互助组时期,他思前想后一整夜,还是响应号召,参加了。他被推为小组长;初级社时期,他被拥为队长。100多村民,都服气他。他比当年给地主“打头”时还卖力气。“土改”时分到的土地马匹归了公。除了房子,他又一无所有,他没有怨言。1956年,他又和大家奔向了高级社。

1958年,祖国山河一片红,人民公社成立了。他相信公社书记的话:共产主义马上要实现,要快步奔向共产主义。修水库挖水渠,他挽起裤腿,就往冰碴子的水里跳,他盼望早日实现书记的话。后来,公社号召大炼钢铁。农民不种地,干工人的活,他眼睛瞪得溜圆还是糊涂。看着耗费成千上万人几个月时间,炼出来的一块块除了扔掉没有任何用处的蜂窝钢,他更加糊涂。那年秋天分全年的口粮:每个劳动力5斤小米面,每户两袋子苞米面,还有一些甜菜缨子、白菜帮子以及一些谷糠。乔维业心里明白,要挨饿了。那一年,全村家家户户都吃菜团子喝稀糊糊,人人都面黄肌瘦。

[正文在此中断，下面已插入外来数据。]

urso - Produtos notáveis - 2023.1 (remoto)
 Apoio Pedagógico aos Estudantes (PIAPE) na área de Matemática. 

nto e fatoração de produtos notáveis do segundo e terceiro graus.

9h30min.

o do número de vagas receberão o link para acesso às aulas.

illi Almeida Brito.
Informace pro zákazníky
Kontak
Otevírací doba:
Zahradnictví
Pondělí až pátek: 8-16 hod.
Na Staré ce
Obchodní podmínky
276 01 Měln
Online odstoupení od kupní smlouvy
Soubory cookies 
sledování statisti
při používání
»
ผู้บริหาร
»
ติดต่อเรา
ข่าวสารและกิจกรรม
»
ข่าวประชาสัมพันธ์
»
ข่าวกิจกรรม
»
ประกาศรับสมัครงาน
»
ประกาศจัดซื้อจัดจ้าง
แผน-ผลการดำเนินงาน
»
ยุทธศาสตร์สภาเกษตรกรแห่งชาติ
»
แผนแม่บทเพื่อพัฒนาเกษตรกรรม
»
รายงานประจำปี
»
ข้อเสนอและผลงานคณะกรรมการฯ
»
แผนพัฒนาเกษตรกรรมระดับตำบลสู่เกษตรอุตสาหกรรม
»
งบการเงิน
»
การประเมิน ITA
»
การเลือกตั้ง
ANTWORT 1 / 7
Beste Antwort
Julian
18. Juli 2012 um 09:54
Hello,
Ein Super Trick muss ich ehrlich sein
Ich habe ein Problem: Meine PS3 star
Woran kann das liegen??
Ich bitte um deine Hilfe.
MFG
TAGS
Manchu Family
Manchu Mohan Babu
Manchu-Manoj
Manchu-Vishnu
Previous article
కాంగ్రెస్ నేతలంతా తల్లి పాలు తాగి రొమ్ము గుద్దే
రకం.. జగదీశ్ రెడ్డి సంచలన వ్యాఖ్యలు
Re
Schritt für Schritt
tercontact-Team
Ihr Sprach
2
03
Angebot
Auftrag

村民吃饱肚子还没有几年,“文革”就开始了。革命委员会下派工作组到村里,整天要求斗地主斗富农批“林”批“孔”还批“走资派”。乔维业心里清楚,粮食是种出来的,不是批斗出来的,没有粮食,还得像当年那样挨饿。他死活坚持辞掉了队长的职务,三更草五更料地给生产队喂牛马,把那牛马伺弄得膘肥体壮。只要乔维业一到牲口棚,它们就冲他叫个不停。

1983年,分田到户。乔维业再一次分得了土地。他又扛起当年的老锄头,下地了。那年,他已经73岁。

他共有5个儿子,14个孙子,9个曾孙子。这些,都是他的宝贝,除此之外,还有伴随他一生的锄头,他喜欢边搂在怀里用结满老茧的双手抚摩,边看曾孙子骑着小自行车小燕儿一样地在他眼前飞来飞去。

最后的酋长(1)

2001年春节前4天的半夜,玛利亚·索的营地。

睡梦中的我被一阵激烈的吵嚷惊醒,我翻身摸刀。这时,柳霞跌跌撞撞地进了帐篷,我似乎听到她在喊:“舅舅,有人冻伤了!”我忙问:“谁冻伤了?”在这零下40多度的苦寒之地,每年醉酒冻死冻伤的大有人在。还在喝酒的何英军不慌不忙地说:“是有人喝醉动枪了,李哥你睡吧,没事,让我去收拾他们这帮小瘪犊子!”他是玛利亚·索的老儿子,也是帐篷里长辈。我倒头就睡。我清楚,到了大山林,一切由命。帐篷里外都有半自动步枪,每个枪膛都顶着子弹;每个人的身上,都有猎刀,每把刀都锋利无比。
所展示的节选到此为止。